Aim of the exercise: Your answer is every line of the material below in which the string "addr" occurs.

Data for this exercise:
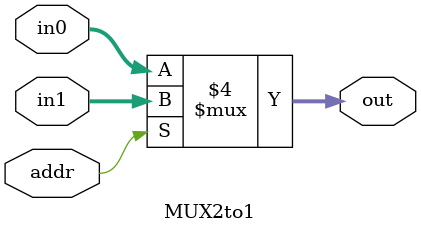
<source format=v>
module MUX2to1(
//outputs
out,
//inputs
in0, in1, addr
);
	input [31:0] in0, in1;
	input addr;
	output [31:0] out;
	reg [31:0] out;
	
	always@(*)
	begin
		if (addr == 1'b0) out = in0;
		else out = in1;
	end
	
endmodule 
</source>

Result:
in0, in1, addr
	input addr;
		if (addr == 1'b0) out = in0;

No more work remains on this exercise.